2) the priority for the farms in encp was ~ 0 so we didn't have
a chance at those drives.  Carmenita proposed a fix and Mike installed
it.  This helped once the underlying problem with no usable drives was fixed

3) Farms can build up so many store processes that they run out of swap
space.  I think this has the effect of 'killing' stores so that we don't
even ask encp for the small number of drives.
farm-admin is looking into adding a new swap disk and upping the
memory on d0bbin to 2 GB.

4) Storing multiple files from one input file can cause a real mess.  We
basically do not want anything to happen unless all files can be
transferred correctly to d0bbin for storage. This means that we need to
assure ~ 10GB of space on d0bbin disk before initiating the transfer,
not the size of individual files.

This another fallout from the multiple output file fiasco.  I'm working on a
fix for this.  The fcpmany  script will block on > 90% full for now.
May wish to have an integrated store script
which deals with all files associated with a given input file.

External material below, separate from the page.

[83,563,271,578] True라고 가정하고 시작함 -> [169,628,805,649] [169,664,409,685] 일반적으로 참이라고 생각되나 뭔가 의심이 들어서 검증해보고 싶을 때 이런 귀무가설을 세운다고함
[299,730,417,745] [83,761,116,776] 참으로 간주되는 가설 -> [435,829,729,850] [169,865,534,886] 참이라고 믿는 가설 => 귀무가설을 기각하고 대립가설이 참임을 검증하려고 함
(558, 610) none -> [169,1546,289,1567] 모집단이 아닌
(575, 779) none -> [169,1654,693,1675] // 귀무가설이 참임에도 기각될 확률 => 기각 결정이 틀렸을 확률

5) runrecocert does not have a good algorithm for assigning disks
up front - we need to go to a round robbin with checking rather
than the current 'smallest disk at start of job' algorithm.
Mike is working on this.

Bottom line:

We had a very nice test of high rates out of the farm.  We found
serious design problems in both our scripts and the data storage
configuration.  Some of the problems have been fixed but not all.